'Space, Stillness and Beauty'
On Friday, 7 June, at Christ Church Cathedral in Dublin, the English clarinettist Jonathan Sage will perform with an expanded Ergodos Musicians, with both Mozart’s Clarinet Concerto in A and a new work by the Irish composer Garrett Sholdice on the programme. Sage will be performing on the basset clarinet — the instrument for which Mozart wrote his concerto in 1791 — and will be playing from his own edition of Mozart’s work. The Journal of Music talked to both Sage and Sholdice to find out more about the nature of their collaboration, and the music they will bring to Dubliners’ ears.
Tickets cost €15/10 and include a free glass of wine. For more information see here.
Jonathan Sage, clarinettist
You’ve worked with the composer Garrett Sholdice on many occasions. How does your prior knowledge of his work change the way you approach the score?
I have performed a lot of Garrett’s music — both solo and ensemble pieces — and it has been fascinating to hear his style evolve. Constant features of his work are space, stillness and beauty, and this requires the performer to really engage with the music and get into the right ‘headspace’. On the face of it, this is very simple music, so without the right level of commitment, performances could be completely unconvincing. Having worked with Garrett so much before allows me to get to the crux of his music far more quickly.
How do you think your own playing style has affected Sholdice’s writing?
My working with Garrett goes back to when we were both students together and we have always had a close, collaborative working relationship. I think what I appreciate most is the way he considers so much about me, specifically as a player. For example, I am very strong when it comes to starting notes from niente [from nothing] as well as producing multiphonics. I also have a particular tone quality, developed from my studies with Alan Hacker and all of this is in Garrett’s mind when he writes for me. The very fact that Garrett has written for basset clarinet at all has come from years of working closely together. He wrote me a wonderful piece called Five Organa for Jonathan Sage back in 2008 and I think that preparatory exploration has really benefited this work.
What motivated you to create your own edition of the Mozart in the first place?
I have always wanted to properly document my own thoughts on the Mozart’s solo line and in a sense, an ‘edition’ has always been in my head. I have opinions — particularly in the third movement — which differ quite radically from other editions, so this is a very exciting opportunity to air these views to a wider audience.
What were some of the challenges in creating the edition?
The biggest challenge has been settling on one particular version of the solo line, as this is where there is most room for creativity. Because of the loss of the autograph score and the basset clarinet itself temporarily disappearing from history, there is no real certainty as to where the ‘basset’ notes should be used. Much of it is common sense, but there are other instances where it is loss obvious. I cannot think of any two performances of the concerto where I have made the same ‘choices’, so it has been a big challenge and has taken a lot of experimentation to reach final decisions for print.

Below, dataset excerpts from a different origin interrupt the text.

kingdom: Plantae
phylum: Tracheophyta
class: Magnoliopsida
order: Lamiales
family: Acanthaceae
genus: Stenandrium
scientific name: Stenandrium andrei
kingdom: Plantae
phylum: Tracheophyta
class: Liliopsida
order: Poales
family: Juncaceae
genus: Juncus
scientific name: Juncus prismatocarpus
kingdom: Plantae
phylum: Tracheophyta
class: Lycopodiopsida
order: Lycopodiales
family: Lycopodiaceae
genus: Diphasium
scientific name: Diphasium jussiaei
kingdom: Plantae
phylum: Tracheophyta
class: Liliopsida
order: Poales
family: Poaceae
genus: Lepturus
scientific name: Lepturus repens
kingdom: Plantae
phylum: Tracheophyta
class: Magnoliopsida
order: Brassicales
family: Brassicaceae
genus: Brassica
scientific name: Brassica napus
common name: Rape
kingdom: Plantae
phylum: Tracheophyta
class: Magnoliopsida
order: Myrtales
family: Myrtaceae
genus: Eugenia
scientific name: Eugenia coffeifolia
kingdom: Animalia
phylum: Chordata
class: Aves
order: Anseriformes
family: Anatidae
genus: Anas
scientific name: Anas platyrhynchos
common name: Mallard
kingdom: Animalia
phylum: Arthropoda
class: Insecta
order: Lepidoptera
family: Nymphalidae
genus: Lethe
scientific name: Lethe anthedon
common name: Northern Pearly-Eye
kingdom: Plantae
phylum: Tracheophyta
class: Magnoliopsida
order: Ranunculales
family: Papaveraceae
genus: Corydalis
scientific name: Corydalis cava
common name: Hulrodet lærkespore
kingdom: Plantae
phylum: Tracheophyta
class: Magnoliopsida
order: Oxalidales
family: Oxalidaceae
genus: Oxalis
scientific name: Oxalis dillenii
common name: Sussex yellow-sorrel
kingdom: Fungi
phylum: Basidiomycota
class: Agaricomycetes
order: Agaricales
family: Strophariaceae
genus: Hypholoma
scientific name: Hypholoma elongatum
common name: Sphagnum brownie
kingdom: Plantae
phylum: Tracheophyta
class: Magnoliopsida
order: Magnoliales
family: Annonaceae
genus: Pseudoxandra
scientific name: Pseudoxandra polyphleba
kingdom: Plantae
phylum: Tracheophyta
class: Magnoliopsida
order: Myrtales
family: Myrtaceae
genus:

Garrett Sholdice, composer
What is it about Jonathan Sage’s playing that inspires you to write for him?
There are technical things – the very focussed sound he produces, his facility with playing more than one tone simultaneously [multiphonics], his ability to shape a tone that grows gradually in volume from silence. But more than these qualities, even, it’s his formidable musicality. He possess a kind of musicianship that transcends style, and allows him to advocate diverse kinds of music in a way that is very personal and very compelling.
How, in your eyes, does your work Am Obersee relate to Mozart’s concerto?
I think of it in terms of a painting metaphor: the basic palette of colours is the same for both works, but the brushwork is different. I am simply continuing a practice of using these colours to create art. There’s no anxious discourse, no negation — just celebration through continuity.
How did you go about constructing the piece?
I had no plan, really. In the last year or so I’ve been trying to work more and more intuitively, and less and less with pre-conceived elements. The basic material of the piece emerged very quickly. I moved forward with it, turning, blending, stripping back — just trying to listen intensely to what felt right. I tried to compose one note after the other — like we hear music unfold — rather than having an overview and pre-planning certain events in time.
What kind of influence or input did Jonathan have into the final work?
This is actually the first ‘solo’ piece I’ve done for Jonathan where we haven’t workshopped extensively. This was due to geographical constraints, but actually, I realise now it wasn’t necessary. Jonathan’s way of playing — the intense focus of his tone, the way he shapes a tone from nothing, his sense of line — is engrained in my aural imagination at this stage. When I imagine a clarinet, I imagine Jonathan’s sound, I think.
What, to you, is the attraction in placing your work in a historical context as well as using a historical medium?
I love the potential for intimacy of the Classical concerto medium. It’s possible to really focus in and create very transparent ‘chamber music’ textures as well as more enveloping ‘orchestral’ atmospheres. And, I think, solo soliloquies [in a concerto] can become more charged than in totally solo pieces — because they can sit in relief to something else. In pairing my work with the Mozart concerto, I hope to intensify the experience of both works for the audience.